Given how CS maps to JS, I'm not too worried about leaky abstractions.

2 comments

> programmer productivity is also linked to happiness given one's own tools

so i certainly agree with this, but in my experience, as the problems get harder, my happiness isn't determined by syntax.

the things that make me mad are "i have to fix this defect but this code is a fragile mess which i'm afraid to touch, so i bandaid on more hacks to have the minimum possible area of impact so i know for certain that i can give this to the client and it won't make things worse". that makes me fucking furious, man, the artist in me dies a little bit every time I do it. We have this issue in our large javascript codebase. CoffeeScript would probably help a little bit, but a speculative 2x improvement in "fucking furious" is still furious.

This opinion is probably along the lines of those who think CoffeeScript is a toy. List comprehensions don't fix our problem; we (my team) just don't care. investing in education, growing the teams ability to craft well factored code and stable code, that will have exponential payoff.

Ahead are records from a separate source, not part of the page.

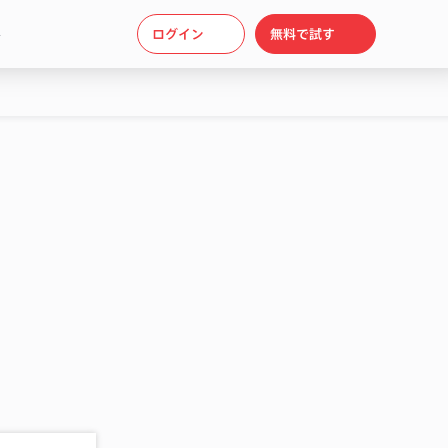
ト
ログイン
無料で試す
ト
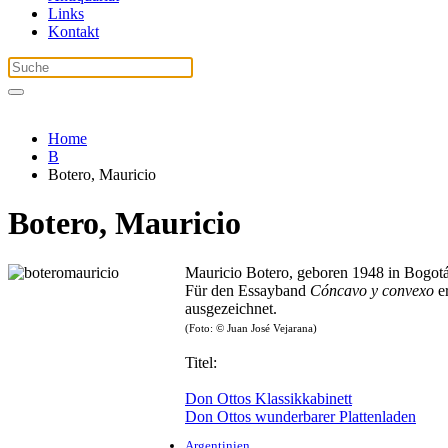
Links
Kontakt
Home
B
Botero, Mauricio
Botero, Mauricio
Mauricio Botero, geboren 1948 in Bogotá,
Für den Essayband
Cóncavo y convexo
er
ausgezeichnet.
(Foto: © Juan José Vejarana)
Titel:
Don Ottos Klassikkabinett
Don Ottos wunderbarer Plattenladen
Argentinien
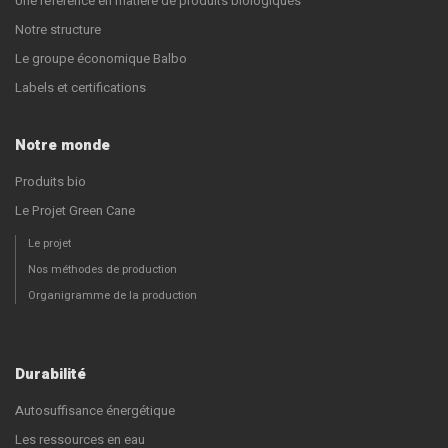
Une référence en matière de produits biologiques
Notre structure
Le groupe économique Balbo
Labels et certifications
Notre monde
Produits bio
Le Projet Green Cane
Le projet
Nos méthodes de production
Organigramme de la production
Durabilité
Autosuffisance énergétique
Les ressources en eau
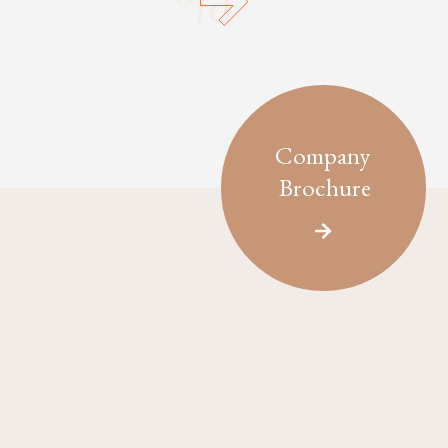
Company
Brochure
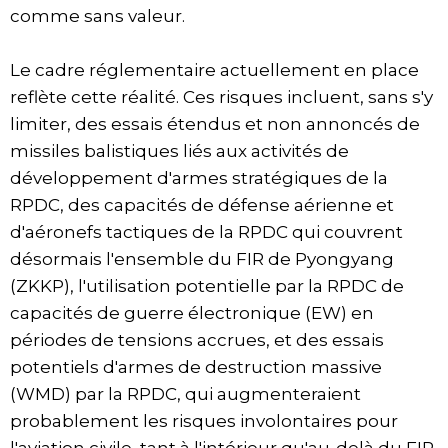
comme sans valeur.
Le cadre réglementaire actuellement en place
reflète cette réalité. Ces risques incluent, sans s'y
limiter, des essais étendus et non annoncés de
missiles balistiques liés aux activités de
développement d'armes stratégiques de la
RPDC, des capacités de défense aérienne et
d'aéronefs tactiques de la RPDC qui couvrent
désormais l'ensemble du FIR de Pyongyang
(ZKKP), l'utilisation potentielle par la RPDC de
capacités de guerre électronique (EW) en
périodes de tensions accrues, et des essais
potentiels d'armes de destruction massive
(WMD) par la RPDC, qui augmenteraient
probablement les risques involontaires pour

Now you can get meta here and say a language like ClojureScript which brings Clojure's strong opinions about managing complexity and crafting good abstractions - you get better just by using it, its sort of self-educating. ClojureScript has my attention.

I would also argue that even if the abstraction overhead of CoffeeScript proves problematic in the long run, it would still be an excellent tool for writing out a functioning sketch of your project. The individual components can then, if needed, be rewritten in JS. And because of CoffeeScript's golden rule, that's a wonderfully simple process.